◆ Exercise passage ◆
I added a Java example. Should this talk page now be cleared? Lathspell 21:25, 16 February 2006 (UTC)

This page needs cleanup. It does not feel very encyclopedic.

This has to be one of the most unprofessional UML diagrams I've seen for one of the most common patterns. As per the user above's complaint about the PERL, Java would be a better language, but in interest of neutrality I'd suggest doing the whole thing in a UML sequence diagram to maintain language neutrality. And can't someone with the GoF CD just quote and paste portions outlining the GoF example -- it's much better.

I added two links to discussions on the pattern. What is needed is a realistic example. For instance an example where the pattern is not used and then how refactoring it leads to the pattern. I have found several moderetaly convincing examples on the web but no really convincing one. Concerning language neutrality: UML sequence language is no more neutral than C++ or Java. MikalZiane 12:44, 26 June 2006 (UTC)

added an implementation of the simpler Java-example for ease of reading as opposed to the one given. The old one should probably be removed...

◆ Material provided ◆
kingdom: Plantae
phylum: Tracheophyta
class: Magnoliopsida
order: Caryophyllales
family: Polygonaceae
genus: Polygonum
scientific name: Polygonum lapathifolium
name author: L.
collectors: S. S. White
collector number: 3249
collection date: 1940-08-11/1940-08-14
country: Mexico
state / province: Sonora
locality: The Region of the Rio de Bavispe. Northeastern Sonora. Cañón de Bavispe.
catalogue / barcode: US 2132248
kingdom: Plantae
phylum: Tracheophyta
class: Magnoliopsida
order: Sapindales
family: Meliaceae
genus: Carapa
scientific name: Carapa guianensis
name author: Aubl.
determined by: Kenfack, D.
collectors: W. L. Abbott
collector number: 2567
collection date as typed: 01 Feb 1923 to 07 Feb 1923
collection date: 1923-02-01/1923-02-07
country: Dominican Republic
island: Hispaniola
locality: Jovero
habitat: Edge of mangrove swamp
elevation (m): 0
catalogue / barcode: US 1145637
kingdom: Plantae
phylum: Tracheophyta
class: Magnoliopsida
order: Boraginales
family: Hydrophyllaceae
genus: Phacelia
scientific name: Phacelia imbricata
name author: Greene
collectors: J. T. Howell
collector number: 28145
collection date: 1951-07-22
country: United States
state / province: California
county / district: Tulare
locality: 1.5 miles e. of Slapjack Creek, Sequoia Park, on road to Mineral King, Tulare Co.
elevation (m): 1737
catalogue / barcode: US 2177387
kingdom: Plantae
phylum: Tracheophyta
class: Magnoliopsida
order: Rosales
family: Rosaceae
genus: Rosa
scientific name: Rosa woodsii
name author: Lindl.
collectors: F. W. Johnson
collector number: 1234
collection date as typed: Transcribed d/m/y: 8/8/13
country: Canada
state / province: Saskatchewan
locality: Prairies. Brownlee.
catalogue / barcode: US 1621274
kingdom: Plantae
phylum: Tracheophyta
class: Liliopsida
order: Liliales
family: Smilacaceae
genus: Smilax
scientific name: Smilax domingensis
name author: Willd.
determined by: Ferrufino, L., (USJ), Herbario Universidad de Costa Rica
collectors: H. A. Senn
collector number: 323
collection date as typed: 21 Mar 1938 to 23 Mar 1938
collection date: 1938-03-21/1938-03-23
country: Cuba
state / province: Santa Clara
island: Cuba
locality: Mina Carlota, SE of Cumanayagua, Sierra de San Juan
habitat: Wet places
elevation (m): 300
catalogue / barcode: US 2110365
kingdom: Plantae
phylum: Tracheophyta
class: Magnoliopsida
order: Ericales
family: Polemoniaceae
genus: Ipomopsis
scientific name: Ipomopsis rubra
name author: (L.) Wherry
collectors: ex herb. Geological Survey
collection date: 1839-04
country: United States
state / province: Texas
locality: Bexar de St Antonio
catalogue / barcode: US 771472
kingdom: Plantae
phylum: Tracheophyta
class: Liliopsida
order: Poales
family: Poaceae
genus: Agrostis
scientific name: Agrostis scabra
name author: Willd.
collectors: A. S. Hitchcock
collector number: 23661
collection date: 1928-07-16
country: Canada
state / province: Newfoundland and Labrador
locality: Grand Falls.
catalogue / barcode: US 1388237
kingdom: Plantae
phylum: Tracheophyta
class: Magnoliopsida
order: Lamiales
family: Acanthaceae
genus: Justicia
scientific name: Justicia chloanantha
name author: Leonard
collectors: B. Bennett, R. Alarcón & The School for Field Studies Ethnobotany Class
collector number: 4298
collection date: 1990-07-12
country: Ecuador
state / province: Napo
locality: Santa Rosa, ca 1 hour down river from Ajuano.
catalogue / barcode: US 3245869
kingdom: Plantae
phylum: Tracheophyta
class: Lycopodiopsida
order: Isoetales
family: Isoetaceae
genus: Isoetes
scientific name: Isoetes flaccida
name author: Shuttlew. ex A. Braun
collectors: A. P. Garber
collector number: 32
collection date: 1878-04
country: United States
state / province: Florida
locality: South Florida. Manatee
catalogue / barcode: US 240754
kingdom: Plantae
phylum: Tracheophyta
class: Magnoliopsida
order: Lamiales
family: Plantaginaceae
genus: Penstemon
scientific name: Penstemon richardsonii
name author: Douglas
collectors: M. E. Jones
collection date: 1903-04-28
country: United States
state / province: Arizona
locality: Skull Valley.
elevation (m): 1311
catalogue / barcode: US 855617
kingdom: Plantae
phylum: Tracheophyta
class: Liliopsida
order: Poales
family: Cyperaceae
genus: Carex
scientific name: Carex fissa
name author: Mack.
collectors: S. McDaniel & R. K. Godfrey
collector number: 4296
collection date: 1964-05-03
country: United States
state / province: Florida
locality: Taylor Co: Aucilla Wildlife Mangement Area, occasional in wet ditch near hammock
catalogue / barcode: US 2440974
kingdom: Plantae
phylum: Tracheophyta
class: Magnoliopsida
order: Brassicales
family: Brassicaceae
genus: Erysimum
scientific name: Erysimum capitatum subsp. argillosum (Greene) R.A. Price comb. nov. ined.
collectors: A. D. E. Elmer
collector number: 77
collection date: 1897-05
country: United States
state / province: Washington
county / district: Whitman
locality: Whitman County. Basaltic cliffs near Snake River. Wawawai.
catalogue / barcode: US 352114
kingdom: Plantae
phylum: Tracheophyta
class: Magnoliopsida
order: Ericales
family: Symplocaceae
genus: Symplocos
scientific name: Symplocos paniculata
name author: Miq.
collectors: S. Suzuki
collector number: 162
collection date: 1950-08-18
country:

◆ Task goal ◆
In the discussion text, what did MikalZiane add to the page? Answer from the discussion text only, not the rows.

◆ Exercise result ◆
Two links to discussions on the pattern.